Saved entries

* * * * *

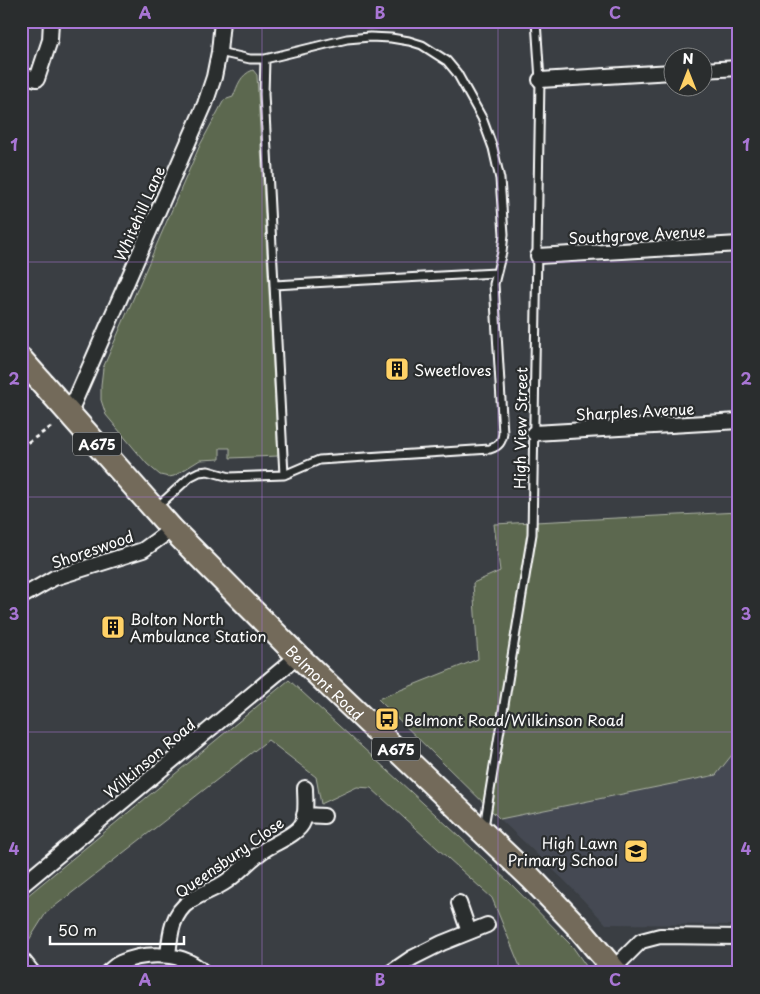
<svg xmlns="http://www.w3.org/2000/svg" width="760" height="994" viewBox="0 0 760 994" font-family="'Playpen Sans',sans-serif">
	<rect width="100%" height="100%" fill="#3a3e43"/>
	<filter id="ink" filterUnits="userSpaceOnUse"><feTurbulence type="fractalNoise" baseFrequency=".02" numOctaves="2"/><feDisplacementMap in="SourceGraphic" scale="10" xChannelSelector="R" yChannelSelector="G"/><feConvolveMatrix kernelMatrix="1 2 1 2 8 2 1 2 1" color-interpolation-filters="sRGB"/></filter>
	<g filter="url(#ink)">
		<path fill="#454a52" d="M739,746V925L606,924L566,882L500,819L716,775Z"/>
		<path fill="#5c684f" stroke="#aeb4a7" d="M253,70L257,75L278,456L230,458V448H220V459L200,460L174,476L169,477L160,475L147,464L106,415L101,400V385L103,368L200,145L224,100L233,97C238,85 240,75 253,70Z
			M739,512V746L716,775L500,819L378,699L478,659L473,583L500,571L494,524Z
			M289,680L509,882L572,946L591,973H527L521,969L492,898L371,788L357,787L321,804L316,777L268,740L46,913L29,940L21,933V901Z"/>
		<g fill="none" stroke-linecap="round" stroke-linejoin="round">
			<g stroke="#fff" stroke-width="11">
				<path id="service" d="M265,59L264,94L284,475
					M274,285L496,273
					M157,507L191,476L199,472L208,471L230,477L284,475L319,460L490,449C499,446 502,442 503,433L494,284L502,252L504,234L500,179L493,148L482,118L457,73L447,61L422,45L409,41L391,38L370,37L347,39L265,59H250L219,52
					M484,827L532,534L540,80L536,21"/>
			</g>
			<g stroke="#fff" stroke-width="18">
				<path id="minor" d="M702,70L739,68
					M21,75L37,79L50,40L51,21
					M540,80L672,72
					M538,256L739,244
					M69,414L205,104L214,77L219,52L222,21
					M534,433L739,421
					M21,597L54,578L143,550L172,529
					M304,815L324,816
					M21,886L298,656
					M459,903L469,932
					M168,956C170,936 171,914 190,901C202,893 216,889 227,881C242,870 253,856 269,847C279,841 299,833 303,822C307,812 305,798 305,788
					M21,958L33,973
					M614,968L641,941L660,936L739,937
					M107,973C111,970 115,965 120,963C145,952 184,951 204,973
					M390,973L412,958L442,943L487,925"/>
			</g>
			<g stroke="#fff" stroke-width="26">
				<g id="primary">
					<path id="s1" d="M21,359L172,529L298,656L531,878L578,927L617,973"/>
				</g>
			</g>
			<path stroke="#fff" stroke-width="3" stroke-dasharray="4 4" stroke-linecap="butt" d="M21,447L54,425"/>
			<use href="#service" stroke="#2a2d2e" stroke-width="7"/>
			<use href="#minor" stroke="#2a2d2e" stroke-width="14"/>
			<use href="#primary" stroke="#736b5a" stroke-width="22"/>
		</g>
	</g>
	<path fill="none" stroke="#a976d5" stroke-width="1" stroke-opacity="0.55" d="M262,21V973M498,21V973M21,262H739M21,497H739M21,732H739"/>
	<defs>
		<g id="building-square" transform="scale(1.25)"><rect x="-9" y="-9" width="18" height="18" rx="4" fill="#ffd166" stroke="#2a2d2e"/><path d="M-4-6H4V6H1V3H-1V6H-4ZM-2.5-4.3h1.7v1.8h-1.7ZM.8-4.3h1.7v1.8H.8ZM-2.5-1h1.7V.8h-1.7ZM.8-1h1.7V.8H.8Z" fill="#111"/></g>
		<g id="bus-square" transform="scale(1.25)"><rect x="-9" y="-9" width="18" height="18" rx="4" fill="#ffd166" stroke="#2a2d2e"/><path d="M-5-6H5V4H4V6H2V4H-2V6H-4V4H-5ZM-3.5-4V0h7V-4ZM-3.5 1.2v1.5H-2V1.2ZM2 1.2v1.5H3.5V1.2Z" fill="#111"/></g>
		<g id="school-square" transform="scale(1.25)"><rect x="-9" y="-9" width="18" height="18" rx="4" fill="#ffd166" stroke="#2a2d2e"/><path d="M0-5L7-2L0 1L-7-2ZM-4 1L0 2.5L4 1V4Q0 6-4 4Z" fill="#111"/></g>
	</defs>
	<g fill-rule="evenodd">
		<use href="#building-square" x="397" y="369"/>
		<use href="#building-square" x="113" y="627"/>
		<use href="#bus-square" x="387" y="719"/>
		<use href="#school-square" x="636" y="851"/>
	</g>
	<g text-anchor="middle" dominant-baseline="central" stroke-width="4.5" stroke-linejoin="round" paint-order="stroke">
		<g fill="#2a2d2e" stroke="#bfc0c0" stroke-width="1">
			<rect x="73" y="432.5" width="48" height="23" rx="4"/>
			<rect x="372" y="737.5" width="48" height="23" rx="4"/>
		</g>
		<g font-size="14" font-weight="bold" fill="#fff">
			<text x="97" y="444">A675</text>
			<text x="396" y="749">A675</text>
		</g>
		<g font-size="15" fill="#fff" stroke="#2a2d2e">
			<text transform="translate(139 213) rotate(-66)">Whitehill Lane</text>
			<text transform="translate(637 234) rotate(-3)">Southgrove Avenue</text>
			<text transform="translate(635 411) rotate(-3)">Sharples Avenue</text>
			<text transform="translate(520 428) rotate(-89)">High View Street</text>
			<text transform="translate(92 549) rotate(-19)">Shoreswood</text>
			<text stroke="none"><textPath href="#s1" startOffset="444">Belmont Road</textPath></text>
			<text transform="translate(149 758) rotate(-40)">Wilkinson Road</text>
			<text transform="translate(229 857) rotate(-35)">Queensbury Close</text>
		</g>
		<g font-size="15" fill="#fff" stroke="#2a2d2e" text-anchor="start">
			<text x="414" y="369">Sweetloves</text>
			<text x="130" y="618">Bolton North<tspan x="130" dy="17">Ambulance Station</tspan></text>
			<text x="404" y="719">Belmont Road/Wilkinson Road</text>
			<text x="618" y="842" text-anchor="end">High Lawn<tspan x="618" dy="17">Primary School</tspan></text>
		</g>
	</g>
	<rect width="760" height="994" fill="none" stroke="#2a2d2e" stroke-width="55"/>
	<g transform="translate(688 72)"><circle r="24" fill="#2a2d2e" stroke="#7f8182"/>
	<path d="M0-4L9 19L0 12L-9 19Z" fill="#ffd166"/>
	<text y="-8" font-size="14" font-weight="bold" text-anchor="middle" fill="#ffffff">N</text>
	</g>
	<path d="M50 936v8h134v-8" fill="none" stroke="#ffffff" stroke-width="2.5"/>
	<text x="58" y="936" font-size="15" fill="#ffffff" stroke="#2a2d2e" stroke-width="4" paint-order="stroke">50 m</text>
	<rect x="28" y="28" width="704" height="938" fill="none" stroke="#a976d5" stroke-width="2"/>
	<g font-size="16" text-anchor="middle" font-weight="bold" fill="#a976d5">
		<text x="145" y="19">A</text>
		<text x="380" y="19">B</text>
		<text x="615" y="19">C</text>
		<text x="14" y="151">1</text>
		<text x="746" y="151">1</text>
		<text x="14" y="385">2</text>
		<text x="746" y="385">2</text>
		<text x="14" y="620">3</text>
		<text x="746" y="620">3</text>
		<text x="14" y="855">4</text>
		<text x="746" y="855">4</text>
		<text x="145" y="986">A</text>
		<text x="380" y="986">B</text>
		<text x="615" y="986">C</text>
	</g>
</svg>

* * * * *

→ **Your task**
Extract every line above containing the word "filter".

→ **Answer box**
	<filter id="ink" filterUnits="userSpaceOnUse"><feTurbulence type="fractalNoise" baseFrequency=".02" numOctaves="2"/><feDisplacementMap in="SourceGraphic" scale="10" xChannelSelector="R" yChannelSelector="G"/><feConvolveMatrix kernelMatrix="1 2 1 2 8 2 1 2 1" color-interpolation-filters="sRGB"/></filter>
	<g filter="url(#ink)">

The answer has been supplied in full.